EXTRACTED TEXT —
----------------------------------------

Lorien, the Triad, the Walkers, and the Mindriders were all incorporal. The Shadows, Torvalus, and Kirishiac all had physical forms with the Vorlons kind of in between the two sets of First Ones.
Didn’t The Walkers communicate via hologram to Susan? I thought the hologram was a projection they chose to seem “normal” or that was their encounter suit.
@@lexielyons5739 It was a hologram, but apparently they were also incorporal.
I've been waiting for you to get to this episode. This is one of my favorite of the entire series. Seeing this take on the evolution of humans (evolving into an orb of energy/light). Garibaldi's holographic hacking, so good. As you said, the Rangers on Earth quietly guiding and rebuilding. And humans leaving the Earth for the last time because the sun has burned out. So good.
It will take longer but 1 million was a convenient number for both evolution and the sun.
The being who had been watching the vids and turned into energy and entered a Vorlon like encounter suit was a future human, a human from a million years in the future.
I don't know if this has ever been confirmed, but one theory is that the "New Earth" to which this evolved human is headed to is the original home world of the Vorlons. This theory was based on Lyta's statement that it would take at least 1 million years for humans to be advanced enough to be able to approach the Vorlon homeworld
Ironheart also said that he would wait 1 million years for the humans to catch up.
The Humans end up as the new Vorlons. ""I have looked upon the face of a Human... And nothing is the same anymore."
The Vorlon had apprentices and the apprentices had apprentices 1 million years later the the apprentices have become the masters like the Vorlon.

----------------------------------------

[Dataset excerpts]
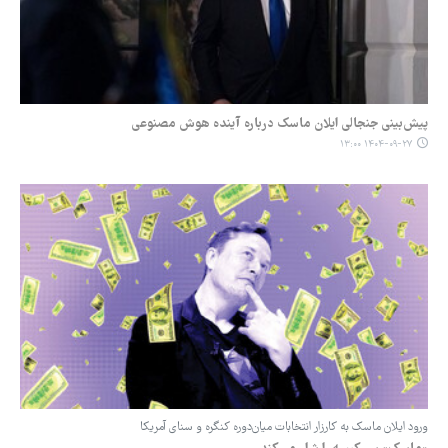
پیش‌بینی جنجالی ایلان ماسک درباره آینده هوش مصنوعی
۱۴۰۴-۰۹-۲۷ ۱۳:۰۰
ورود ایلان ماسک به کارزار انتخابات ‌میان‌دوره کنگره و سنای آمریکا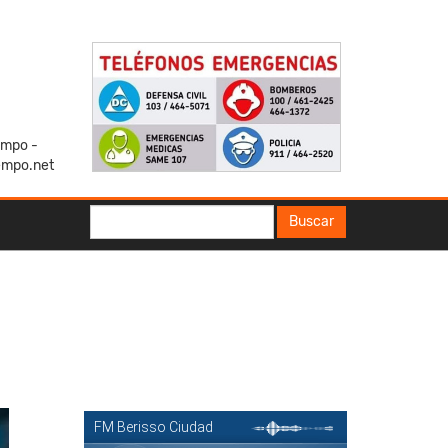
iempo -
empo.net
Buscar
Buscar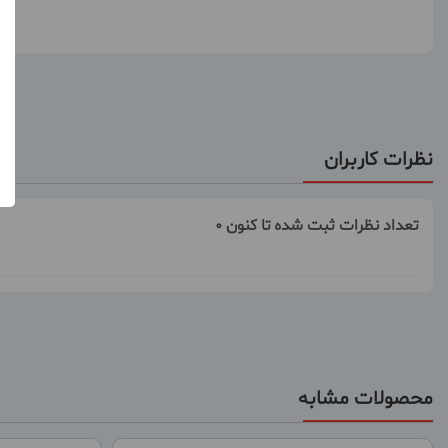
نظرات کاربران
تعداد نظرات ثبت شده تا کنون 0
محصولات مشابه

----------------------------------------

QUESTIONS ON THE MATERIAL —
A - According to the viewer comments, which First Ones had physical forms?
B - Echo the viewer comments, starting with "Lorien, the Triad, the" and going on through "their encounter suit.".
These entries come from a source separate from the viewer comments.

SOLVED TASKS —
A - The Shadows, Torvalus, and Kirishiac had physical forms.

B -
Lorien, the Triad, the Walkers, and the Mindriders were all incorporal. The Shadows, Torvalus, and Kirishiac all had physical forms with the Vorlons kind of in between the two sets of First Ones.
Didn’t The Walkers communicate via hologram to Susan? I thought the hologram was a projection they chose to seem “normal” or that was their encounter suit.